:: Text block ::

300 posts of Beer Blotter has brought us this far and we vow to keep it going. In the next month, we hope to have our new site running, filled with gobs of media and more user friendly resources.
Stick with us, please. We’ve enjoyed your company.
52 Weeks: De Zon, Woesten-Vleteren, Belgium
No other place in Belgium to find a fresher Antiek or Struise.
Week 9 of 52 (We are through Week 12 – this one is late)
057 42 20 62
Rank: #2 of 12 (uniqueness gets the boost)
Neighborhood Pub/Time Portal
BEERS ON TAP (at time of visit) —>
De Zon, in a surprisingly not all that uncommon European business practice, has zero beers on tap.
BOTTLE OPTIONS: I don’t know for certain, but experience tells me that neither Brouwerij Deca, nor Struise Brouwers keg their beers. This pub is one block from Deca, and is therefore the unofficial brewery pub. Struise is a brewery with no brewery. They make a large percentage of their brews at Deca. De Zon carries many of each brewery’s offerings in the bottle.
FOOD OPTIONS: Well this is quite humorous, but I don’t want to get ahead of myself. Read on.
Though visiting In De Vrede and sampling the beers of the legendary Wesvleteren Abbey was without a doubt a top highlight of West Flanders Day, Beer Botter’s experience at De Zon was quite possibly the most hilarious and notable destination of the entire trip. Our experience here will forever live on in infamy.

:::
:: Data under study ::

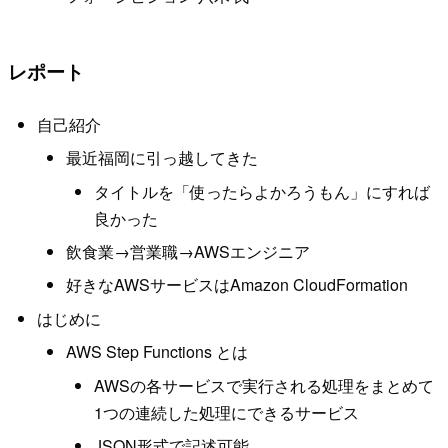
レポート
自己紹介
最近福岡に引っ越してきた
タイトルを「使ったらよかろうもん」にすれば
良かった
飲食業→営業職→AWSエンジニア
好きなAWSサービスはAmazon CloudFormation
はじめに
AWS Step Functions とは
AWSの各サービスで実行される処理をまとめて
1つの連続した処理にできるサービス
JSON形式で記述可能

:::

Activities.
a. Print the De Zon pub post from "FOOD OPTIONS: Well" to "on in infamy.".
b. Translate this sentence from the De Zon pub post into Spanish: "This pub is one block from Deca, and is therefore the unofficial brewery pub."
c. Write the next part of the De Zon pub post, picking up after its final sentence.
You won't need the rows for any of this.

Replies.
a.
FOOD OPTIONS: Well this is quite humorous, but I don’t want to get ahead of myself. Read on.
Though visiting In De Vrede and sampling the beers of the legendary Wesvleteren Abbey was without a doubt a top highlight of West Flanders Day, Beer Botter’s experience at De Zon was quite possibly the most hilarious and notable destination of the entire trip. Our experience here will forever live on in infamy.

b. Este pub está a una cuadra de Deca y, por lo tanto, es el pub no oficial de la cervecería.

c.
Woesten is, at most, 8 km from Westvleteren. Struise is, without a doubt, one of Beer Blotter’s favorite breweries of all time. You can do the math, we were REQUIRED to go to De Zon. We knew, however, that the chances it would be open at the time of our attempted visit were very small. In De Vrede, in a stunning display of oddity, opens at the early hour of 10am, and you better believe that we were there when the doors opened. This meant that our foray into West Flanders would, for the most part, be confined to the daylight hours. As we had already discovered earlier in the tip, this is bad news when you are in Belgium and trying to drink beer.
Generally, beer bar owners in Belgium open and close their establishments at will. One could easily go to a bar at 10pm one night, have a great time, attempt to go to the same bar the very next night at the very same time and find that they are closed, completely randomly. This was a subject of much frustration on our trip, but 10pm is a reasonable hour of imbibing, mid-day on a Thursday, not so much.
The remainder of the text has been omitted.